FAIR Canada’s Brief highlights factors that have led to an increasing need for objective advice by Canadians as well as the increasing level of trust placed by Canadians in their financial institutions to help them (in their best interests) meet their financial goals. However, it appears that there are firm-wide practices and compensation structures that prevent Canadians from receiving adequate advice including being sold unnecessary products or unsuitable investments that are not in their best interests.
FAIR Canada makes a number of recommendations including a requirement for a best interest standard that includes acting fairly, honestly, and with a duty of loyalty to the client and avoiding conflicts of interest. A best interest standard would combat the proliferation of harmful products, damaging sales practices and financial incentives not in the client’s interest, would remove structural conflicts of interest (notably embedded commissions) and require banks to adapt their business practices so that employees no longer prioritize sales over the interest of the consumer.
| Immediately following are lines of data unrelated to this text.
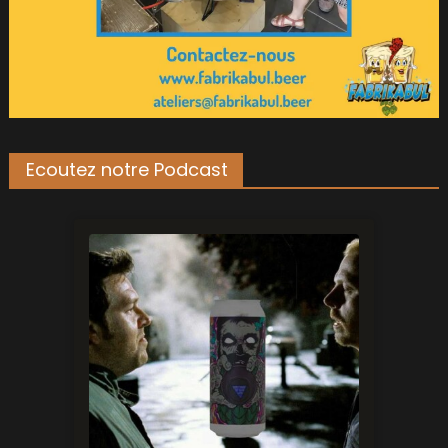
Ecoutez notre Podcast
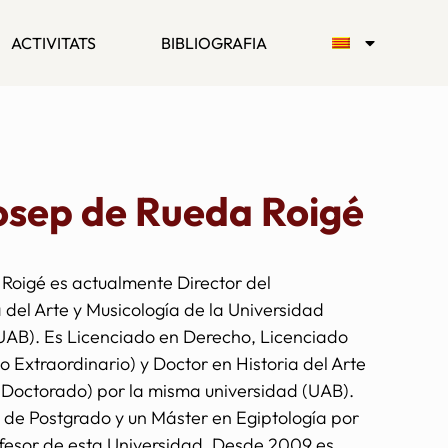
ACTIVITATS
BIBLIOGRAFIA
osep de Rueda Roigé
Roigé es actualmente Director del
del Arte y Musicología de la Universidad
AB). Es Licenciado en Derecho, Licenciado
io Extraordinario) y Doctor en Historia del Arte
 Doctorado) por la misma universidad (UAB).
de Postgrado y un Máster en Egiptología por
fesor de esta Universidad. Desde 2009 es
FAIR Canada calls on the government to reconsider its decision allowing multiple external dispute resolution bodies to exist for banking complaints. Government and regulators must reform the process of consumer redress through ombudservices so that consumers obtain resolution of their complaint through a binding decision, if the consumer accepts the recommendation. FAIR Canada recommends that consumers be provided with clear information about the complaint process from the financial institution and that banks not confuse consumers by calling the person responsible for complaints at the institution, a bank “ombudsman”.
Finally FAIR Canada recommends that the powers, resources, and processes of the banking regulator, the Financial Consumer Agency of Canada, be reviewed so that it has the necessary structure, resources, legislative mandates and processes to carry out its mandate successfully, ensure effective compliance and enforcement over those it regulates and ensure adequate consumer protection.